Reviewer #3 (Public review):
Summary:
This work provides insights into predictive coding models of visual cortex processing. These models predict that visual cortex neurons will show elevated responses when there are unexpected changes to learned sequential stimulus patterns. This model is currently controversial, with recent publications providing conflicting evidence. In this work, the authors test two types of unexpected pattern variations in layer 2/3 of the mouse visual cortex. They show that pattern omission evokes elevated responses, in favor of a predictive coding model, but find no evidence for prediction errors with substituted patterns, which conflicts with both prior results in L4, and with the expectations of a predictive coding model. They also report that with sequence training, responses sparsify and decorrelate, but surprisingly find no changes in the ability of an ideal observer to decode stimulus identity or timing.
These results are an important contribution to the understanding of how temporal sequences and expectations are encoded in the primary visual cortex
Comments on revisions:
In this revision, the authors address several of the concerns in the original manuscript. However, the primary issue, raised by all three reviewers, was the block design of the experiments. This design makes disentangling the effects of any rapid (within block) plasticity from any longer term (across days) plasticity-which nominally is the subject of the paper-extremely difficult.

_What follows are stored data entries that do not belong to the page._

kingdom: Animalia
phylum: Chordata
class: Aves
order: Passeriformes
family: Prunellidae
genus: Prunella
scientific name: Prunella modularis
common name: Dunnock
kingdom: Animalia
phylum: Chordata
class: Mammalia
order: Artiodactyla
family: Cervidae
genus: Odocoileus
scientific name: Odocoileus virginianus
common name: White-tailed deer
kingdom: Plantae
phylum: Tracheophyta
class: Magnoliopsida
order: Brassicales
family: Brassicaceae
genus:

Although it may be the case that re-running the experiments with an interleaved design is beyond the scope of this paper, unfortunately, the revised manuscript still does not adequately discuss this potential confound. The authors note that stimulus A in ABCD, ABBD, and ACBD could be distinguished on day 0, indicating that within block changes do occur. In both the original and revised manuscript this finding is discussed in terms of representational drift, but the authors fail to discuss how such within block plasticity may impact their primary findings of prediction error effects.
This remains a significant concern with the revised manuscript.
Many of the other issues in the original manuscript have been addressed, and in these areas the revised manuscript is both clearer and more accurately reflects the presented data. The additional analyses and controls shown in the supplemental figures aid in the interpretation of the findings.